I don't see a buy it now symbol. There's a thing called "starting bid".


----------



## Hyprul 9-ty2 (Jan 2, 2010)

Looks like Weezing.


----------



## stiwi griffin (Jan 2, 2010)

ZB_FTW!!! said:


> I don't see a buy it now symbol. There's a thing called "starting bid".



yes, but...have you seen when does it ends???


----------



## cookingfat (Jan 2, 2010)

Don't bother, it looks awful.


----------



## LNZ (Jan 2, 2010)

I would assume that the Rubik's 360 is still under 15 years of patent protection. So that Rubik's 360 is probaly a KO. 

You can buy a real Rubik's 360 at most department stores.


----------



## FatBoyXPC (Jan 2, 2010)

They're like $12-15 in the US at Toys R Us, Target, etc. That's what, €8-10? That's not too bad.


----------



## shelley (Jan 2, 2010)

Hyprul 9-ty2 said:


> Looks like Weezing.











Spoiler


----------



## Logan (Jan 2, 2010)

shelley said:


> Hyprul 9-ty2 said:
> 
> 
> > Looks like Weezing.
> ...



BEST. POST. EVAR!


----------



## iSpinz (Jan 2, 2010)

Logan said:


> shelley said:
> 
> 
> > Hyprul 9-ty2 said:
> ...



Genius.


----------



## James Ludlow (Jan 2, 2010)

Don't even bother with it. I got one thinking it was real, and could solve it in about 20secs. The real challenge was resetting it.
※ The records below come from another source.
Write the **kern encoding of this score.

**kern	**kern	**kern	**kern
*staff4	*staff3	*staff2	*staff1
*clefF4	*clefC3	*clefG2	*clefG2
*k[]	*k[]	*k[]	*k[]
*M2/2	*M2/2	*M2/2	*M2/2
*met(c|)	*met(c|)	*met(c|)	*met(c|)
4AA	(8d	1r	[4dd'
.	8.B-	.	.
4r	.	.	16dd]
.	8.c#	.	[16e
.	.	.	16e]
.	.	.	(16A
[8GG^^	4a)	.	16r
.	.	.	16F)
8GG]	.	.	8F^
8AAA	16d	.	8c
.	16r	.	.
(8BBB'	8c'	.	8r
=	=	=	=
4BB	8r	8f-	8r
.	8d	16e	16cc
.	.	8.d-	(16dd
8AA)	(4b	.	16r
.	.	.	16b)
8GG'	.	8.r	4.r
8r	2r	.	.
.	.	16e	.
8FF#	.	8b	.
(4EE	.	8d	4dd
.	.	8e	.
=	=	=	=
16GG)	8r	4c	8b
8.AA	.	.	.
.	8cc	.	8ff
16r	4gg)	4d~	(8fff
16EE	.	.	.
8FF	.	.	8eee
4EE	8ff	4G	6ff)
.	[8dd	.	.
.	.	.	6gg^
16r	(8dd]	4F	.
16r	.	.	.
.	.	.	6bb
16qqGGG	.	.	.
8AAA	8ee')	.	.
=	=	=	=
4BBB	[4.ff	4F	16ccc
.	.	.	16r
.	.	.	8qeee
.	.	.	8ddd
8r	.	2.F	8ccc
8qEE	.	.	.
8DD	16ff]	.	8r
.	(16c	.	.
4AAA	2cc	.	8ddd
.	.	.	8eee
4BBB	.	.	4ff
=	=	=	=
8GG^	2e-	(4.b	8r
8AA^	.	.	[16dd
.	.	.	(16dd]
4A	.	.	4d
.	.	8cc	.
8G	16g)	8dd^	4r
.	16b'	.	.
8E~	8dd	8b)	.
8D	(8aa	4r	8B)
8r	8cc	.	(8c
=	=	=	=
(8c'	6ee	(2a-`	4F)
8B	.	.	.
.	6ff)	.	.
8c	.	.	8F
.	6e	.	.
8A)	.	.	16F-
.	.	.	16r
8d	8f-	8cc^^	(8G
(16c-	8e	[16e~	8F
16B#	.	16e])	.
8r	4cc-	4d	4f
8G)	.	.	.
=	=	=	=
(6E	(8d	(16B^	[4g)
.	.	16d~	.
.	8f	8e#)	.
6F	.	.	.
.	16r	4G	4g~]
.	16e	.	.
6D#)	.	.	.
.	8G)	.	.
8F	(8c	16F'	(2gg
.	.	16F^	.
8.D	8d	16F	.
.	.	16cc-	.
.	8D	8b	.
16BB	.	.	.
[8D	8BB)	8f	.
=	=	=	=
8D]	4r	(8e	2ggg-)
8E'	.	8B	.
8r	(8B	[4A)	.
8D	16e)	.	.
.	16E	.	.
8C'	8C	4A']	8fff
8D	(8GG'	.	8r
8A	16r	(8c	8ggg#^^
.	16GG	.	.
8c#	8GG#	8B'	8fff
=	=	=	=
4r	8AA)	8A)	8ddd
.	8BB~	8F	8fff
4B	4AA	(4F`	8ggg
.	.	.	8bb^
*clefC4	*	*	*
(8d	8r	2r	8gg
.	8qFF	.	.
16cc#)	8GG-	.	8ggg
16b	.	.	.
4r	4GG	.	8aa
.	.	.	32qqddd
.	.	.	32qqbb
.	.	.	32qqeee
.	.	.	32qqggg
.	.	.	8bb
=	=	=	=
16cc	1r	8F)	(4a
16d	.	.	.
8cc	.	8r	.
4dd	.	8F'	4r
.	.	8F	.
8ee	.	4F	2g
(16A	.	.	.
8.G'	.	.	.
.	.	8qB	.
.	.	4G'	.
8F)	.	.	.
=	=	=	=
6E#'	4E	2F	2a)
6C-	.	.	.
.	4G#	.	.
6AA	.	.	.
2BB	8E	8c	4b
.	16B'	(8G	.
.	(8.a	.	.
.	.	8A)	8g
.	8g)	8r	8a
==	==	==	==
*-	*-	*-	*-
Do not waste your $0.07 on this. Its really not worth it.


----------



## stiwi griffin (Jan 2, 2010)

i'm not going to buy it because, as i said, i have an original one, i just posted this because it shocked me


----------



## IamWEB (Jan 3, 2010)

Why aren't you people gonna buying this? I have to add this to my collection! Gotta catch 'em all!


----------



## Ryanrex116 (Jan 3, 2010)

Once I accidently got a KO, and they can be seperated in half way too easily. It dropped, and everything fell out into an unfixable mess. Bottom line: GET THE REAL THING.


----------



## Stefan (Jan 3, 2010)

Ryanrex116 said:


> Bottom line: GET THE REAL THING.


Do you mean people should get a real one or do you mean people shouldn't get a fake one?


----------